Como comprenderá, no voy a pagarle la consulta. Porque le he contado un buen secreto y se que usted también ha podido saborear la tarta de coco.
Le aconsejo que queme ese maldito diario porque el último que lo leyó perdió el alma y acabo loco. Por suerte hay demasiadas sorpresas que pueden encontrarse dentro de una tarta.

Yo encontré la libertad debajo de una frambuesa.

viernes, 6 de marzo de 2009

Próxima estación... Primavera


Salgo a la calle y la noche se abre como una flor tropical teñida de rojo, todavía queda un leve resplandor del sol entre las nubes de tormenta. Una ráfaga de lluvia mas tarde me encontré de bruces con un aroma intenso a primavera.

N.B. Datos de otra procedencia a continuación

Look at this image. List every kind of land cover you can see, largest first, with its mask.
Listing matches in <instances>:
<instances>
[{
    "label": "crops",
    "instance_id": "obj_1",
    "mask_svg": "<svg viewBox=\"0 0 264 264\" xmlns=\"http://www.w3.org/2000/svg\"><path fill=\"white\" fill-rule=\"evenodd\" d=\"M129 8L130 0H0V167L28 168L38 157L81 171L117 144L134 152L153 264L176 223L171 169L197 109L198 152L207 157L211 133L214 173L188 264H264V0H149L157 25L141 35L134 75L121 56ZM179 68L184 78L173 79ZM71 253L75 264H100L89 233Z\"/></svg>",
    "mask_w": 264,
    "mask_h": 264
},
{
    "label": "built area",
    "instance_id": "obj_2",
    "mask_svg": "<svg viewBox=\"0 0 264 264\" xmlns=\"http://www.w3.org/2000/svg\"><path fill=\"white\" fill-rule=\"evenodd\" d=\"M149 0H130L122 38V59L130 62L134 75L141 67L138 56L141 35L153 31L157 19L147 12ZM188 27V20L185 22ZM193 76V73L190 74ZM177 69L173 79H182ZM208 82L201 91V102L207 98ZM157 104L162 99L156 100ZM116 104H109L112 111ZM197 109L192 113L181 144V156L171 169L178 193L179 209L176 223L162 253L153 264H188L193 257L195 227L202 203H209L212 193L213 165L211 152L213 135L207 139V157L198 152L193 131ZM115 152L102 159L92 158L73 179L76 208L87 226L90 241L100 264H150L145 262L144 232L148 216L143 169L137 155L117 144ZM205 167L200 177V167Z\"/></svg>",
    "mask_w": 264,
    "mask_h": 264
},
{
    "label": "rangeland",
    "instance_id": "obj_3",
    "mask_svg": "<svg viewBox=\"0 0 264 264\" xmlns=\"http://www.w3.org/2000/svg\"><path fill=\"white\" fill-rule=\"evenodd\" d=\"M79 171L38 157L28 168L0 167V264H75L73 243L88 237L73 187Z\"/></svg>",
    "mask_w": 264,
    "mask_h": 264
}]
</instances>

Fresco y aromático, delicioso… un viaje de verde recorrido con paradas en la mezcolanza del dulzor de las flores que están por llegar.

Aspiro fuerte y pongo un esparadrapo en mi boca para evitar que salga de ahí… y así quitar hoja a hoja de una margarita prematura hasta que llegue por fin la siguiente estación naciente.

Guardo mis manos en los bolsillos mientras camino sin prisa ni pausa hasta llegar a mi destino. Un paseo agradable con el techado de los árboles aún sin yemas que mostrar. El viento sigue soplando helados susurros que se enredan entre mi pelo. La música resuena fuerte y hace un par de canciones el vals de Amelia me hizo caminar de puntillas por la calle mas abarrotadas de Madrid… Las notas fluían y yo me escurría culebreando entre las personas que asombradas contemplaban como aprovechaba los pequeños huecos para avanzar entre el agobio de las miradas.

Sonriendo salí de la muchedumbre sin haber sacado siquiera las manos de los bolsillos y tras pasar esa avenida el paseo volvía a ser un transcurrir goteante de personas que se contaban con los dedos de la mano.

El cielo ya se había tornado un manto oscuro moteado de estrellas, que aunque no pudiese ver sabia que estaban ahí, esperando a que las mirase para guiñarme un ojo y mantener mis pasos fuera del sendero perdido. La luna estaba parcialmente oculta por una densa nube blanca que parecía guardarla de mi mirada, pero nadie había puesto barreras a mi bella musa… y subida a algún sitio miraba por encima hasta encontrarse con mis ojos absorbiéndola por dos agujeros negros para después pasarme media noche pellizcando trocitos de su sabroso queso.

Llegue cuando todo ya había comenzado. La música estaba puesta a un volumen aceptablemente alegre y cuando entre en el cuarto acristalado los demás hijos de las esencias ya estaban con su cerveza en la mano.

Tras una ronda rápida de abrazos con besos en el cuello alguien me tiro una que hábilmente agarre quitando la chapa con la primera arista metálica que encontré en mi camino. Alguien dijo: Te he echado de menos… Otro dijo que yo nunca había salido de allí… me mire en el espejo y volví a recordar a la luna. Un deseo me estremeció recordando sus curvas redondas.

Al llegar a la realidad el momento había pasado y todos volvían a sonreír dispersos entre sus historias. Quizás fuesen ya demasiado bebidos para un pensamiento tan astringente. Saque el paquete de tabaco ofreciendo una ronda a los presentes. Unos si y otros no… como el revolver de un suicida paranoico… Un par de caladas después intentaba subirme al tren de la euforia.

Prosiguieron el desfile de las bebidas… De todos los sabores y colores y de nuevo regrese a la cerveza hasta que perdí la cuenta de las que llevaba. Mire a mi alrededor y busque cuantos supervivientes quedaban concientes. Fui descartándolos uno a uno con los dedos hasta que solo permanecimos atentos un par de nosotros.

Cuando el sol volvió a salir ya era muy tarde para los sueños de muchos de ellos. Me puse la chaqueta y me aventuré a buscar la primavera. Sabía que no era fácil encontrarla… y mi condición zigzagueante no mejoraba las circunstancias.

Señale un frondoso árbol de mi memoria y fui a su encuentro. Las calles se torcían con el incipiente sol que afloraba. De nuevo sentí el aroma fresco de las flores y con mi olfato rastree las últimas calles antes de llegar a mi objetivo.

Me desplome en el suelo como un saco de ideas vacío y permanecí en esa posición hasta que la sombra acabó por devorarme debajo de ella. Recuerdo que alguien sopló un diente de león que desafiaba el viento matinal al lado mío y me fui volando detrás de la luna llena.

Puede que no hubiese salido nunca de allí, pero nadie ponía precio a mis fantasías.